• What to work on
Report every line in the entries that contains the string "trata", matching case exactly.

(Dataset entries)
-.-.-
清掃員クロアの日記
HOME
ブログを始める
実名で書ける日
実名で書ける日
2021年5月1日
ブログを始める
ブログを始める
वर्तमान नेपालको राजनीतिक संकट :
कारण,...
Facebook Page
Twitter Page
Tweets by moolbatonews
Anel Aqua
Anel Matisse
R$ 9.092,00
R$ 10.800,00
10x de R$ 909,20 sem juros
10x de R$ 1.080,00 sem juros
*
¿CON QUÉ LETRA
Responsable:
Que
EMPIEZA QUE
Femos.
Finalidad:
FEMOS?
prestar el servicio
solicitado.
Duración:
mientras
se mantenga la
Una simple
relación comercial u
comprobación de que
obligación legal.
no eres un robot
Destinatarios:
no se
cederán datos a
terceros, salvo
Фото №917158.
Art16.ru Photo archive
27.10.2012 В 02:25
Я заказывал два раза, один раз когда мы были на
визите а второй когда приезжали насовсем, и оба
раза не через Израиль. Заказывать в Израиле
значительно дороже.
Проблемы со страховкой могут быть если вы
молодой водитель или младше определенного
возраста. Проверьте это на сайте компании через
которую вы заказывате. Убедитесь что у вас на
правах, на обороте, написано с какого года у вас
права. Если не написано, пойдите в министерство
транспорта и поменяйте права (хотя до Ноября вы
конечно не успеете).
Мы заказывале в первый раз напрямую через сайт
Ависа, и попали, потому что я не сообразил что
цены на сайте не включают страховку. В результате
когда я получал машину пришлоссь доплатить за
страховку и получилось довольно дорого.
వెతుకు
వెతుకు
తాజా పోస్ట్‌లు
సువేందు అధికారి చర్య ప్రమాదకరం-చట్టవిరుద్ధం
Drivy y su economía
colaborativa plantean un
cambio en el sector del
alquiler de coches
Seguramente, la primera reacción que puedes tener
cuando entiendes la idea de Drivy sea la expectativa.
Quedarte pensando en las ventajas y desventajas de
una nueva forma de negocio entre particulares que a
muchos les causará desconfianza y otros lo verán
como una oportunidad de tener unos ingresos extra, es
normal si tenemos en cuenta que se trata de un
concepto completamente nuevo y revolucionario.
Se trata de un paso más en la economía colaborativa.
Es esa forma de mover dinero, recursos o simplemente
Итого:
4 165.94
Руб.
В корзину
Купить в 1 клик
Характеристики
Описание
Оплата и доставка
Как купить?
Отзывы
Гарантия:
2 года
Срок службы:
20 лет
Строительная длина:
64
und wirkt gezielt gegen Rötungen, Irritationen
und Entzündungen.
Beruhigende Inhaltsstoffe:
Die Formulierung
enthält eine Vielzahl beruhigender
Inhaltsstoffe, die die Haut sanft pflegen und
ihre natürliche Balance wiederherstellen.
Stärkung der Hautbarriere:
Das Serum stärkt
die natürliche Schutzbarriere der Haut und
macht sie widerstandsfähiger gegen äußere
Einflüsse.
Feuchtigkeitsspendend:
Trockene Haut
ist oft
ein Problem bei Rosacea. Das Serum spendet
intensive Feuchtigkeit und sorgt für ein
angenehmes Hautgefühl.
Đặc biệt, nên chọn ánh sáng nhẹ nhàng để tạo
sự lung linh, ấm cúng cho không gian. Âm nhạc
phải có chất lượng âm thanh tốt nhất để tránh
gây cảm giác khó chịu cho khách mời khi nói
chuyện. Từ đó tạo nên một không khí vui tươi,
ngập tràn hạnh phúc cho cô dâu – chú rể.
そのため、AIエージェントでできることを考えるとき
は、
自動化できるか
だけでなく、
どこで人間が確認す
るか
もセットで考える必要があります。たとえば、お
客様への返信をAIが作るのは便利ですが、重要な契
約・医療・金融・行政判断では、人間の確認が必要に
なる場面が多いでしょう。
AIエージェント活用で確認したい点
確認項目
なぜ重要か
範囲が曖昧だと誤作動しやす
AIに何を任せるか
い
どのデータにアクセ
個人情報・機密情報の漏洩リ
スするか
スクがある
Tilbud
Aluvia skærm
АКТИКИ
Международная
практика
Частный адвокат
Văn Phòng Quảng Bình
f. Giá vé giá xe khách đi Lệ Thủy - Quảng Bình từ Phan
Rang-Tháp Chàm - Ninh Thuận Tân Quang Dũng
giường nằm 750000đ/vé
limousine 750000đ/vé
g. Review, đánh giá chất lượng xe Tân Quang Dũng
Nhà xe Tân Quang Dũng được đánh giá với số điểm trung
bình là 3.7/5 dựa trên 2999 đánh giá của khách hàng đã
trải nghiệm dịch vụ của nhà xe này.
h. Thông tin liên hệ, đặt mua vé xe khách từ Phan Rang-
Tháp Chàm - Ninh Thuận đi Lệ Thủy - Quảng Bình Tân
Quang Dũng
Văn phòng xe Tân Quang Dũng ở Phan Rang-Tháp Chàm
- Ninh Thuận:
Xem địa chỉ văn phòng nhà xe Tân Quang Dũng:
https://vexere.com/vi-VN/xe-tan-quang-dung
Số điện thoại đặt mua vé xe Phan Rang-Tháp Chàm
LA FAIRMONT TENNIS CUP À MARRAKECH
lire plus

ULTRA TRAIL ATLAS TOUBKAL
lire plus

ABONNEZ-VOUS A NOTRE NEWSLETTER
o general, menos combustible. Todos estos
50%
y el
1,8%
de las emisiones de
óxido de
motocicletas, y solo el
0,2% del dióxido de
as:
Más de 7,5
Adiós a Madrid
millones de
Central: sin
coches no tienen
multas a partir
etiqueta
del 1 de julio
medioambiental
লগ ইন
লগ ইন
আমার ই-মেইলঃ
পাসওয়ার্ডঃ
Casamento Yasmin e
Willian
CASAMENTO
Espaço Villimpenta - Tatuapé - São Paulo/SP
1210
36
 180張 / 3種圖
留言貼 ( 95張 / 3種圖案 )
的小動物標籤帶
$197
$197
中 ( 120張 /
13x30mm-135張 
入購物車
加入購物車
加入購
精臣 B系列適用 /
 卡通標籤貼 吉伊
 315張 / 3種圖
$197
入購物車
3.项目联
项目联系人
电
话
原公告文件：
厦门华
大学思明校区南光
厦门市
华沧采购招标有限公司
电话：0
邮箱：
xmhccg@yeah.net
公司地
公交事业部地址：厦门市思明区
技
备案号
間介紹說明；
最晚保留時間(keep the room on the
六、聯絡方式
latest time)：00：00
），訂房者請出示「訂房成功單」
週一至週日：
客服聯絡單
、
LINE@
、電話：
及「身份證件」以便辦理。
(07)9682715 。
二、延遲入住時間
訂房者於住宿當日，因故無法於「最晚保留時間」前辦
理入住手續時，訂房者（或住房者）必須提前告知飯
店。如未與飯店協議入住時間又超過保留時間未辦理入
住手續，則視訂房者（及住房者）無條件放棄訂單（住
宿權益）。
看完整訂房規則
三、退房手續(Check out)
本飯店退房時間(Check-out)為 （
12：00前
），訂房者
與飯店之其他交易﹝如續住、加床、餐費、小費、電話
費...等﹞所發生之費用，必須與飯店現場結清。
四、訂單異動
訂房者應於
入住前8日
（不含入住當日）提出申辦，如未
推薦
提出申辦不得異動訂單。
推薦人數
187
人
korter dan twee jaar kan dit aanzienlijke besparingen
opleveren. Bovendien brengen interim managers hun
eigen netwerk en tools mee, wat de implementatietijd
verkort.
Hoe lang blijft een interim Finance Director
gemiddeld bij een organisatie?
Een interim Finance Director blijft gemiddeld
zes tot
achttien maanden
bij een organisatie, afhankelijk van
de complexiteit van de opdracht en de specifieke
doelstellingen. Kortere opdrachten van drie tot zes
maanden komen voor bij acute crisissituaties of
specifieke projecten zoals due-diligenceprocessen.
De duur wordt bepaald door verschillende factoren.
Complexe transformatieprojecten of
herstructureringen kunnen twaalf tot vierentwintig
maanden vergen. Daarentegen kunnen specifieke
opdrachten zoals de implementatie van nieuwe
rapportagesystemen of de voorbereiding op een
-.-.-
• Solution below
normal si tenemos en cuenta que se trata de un
Se trata de un paso más en la economía colaborativa.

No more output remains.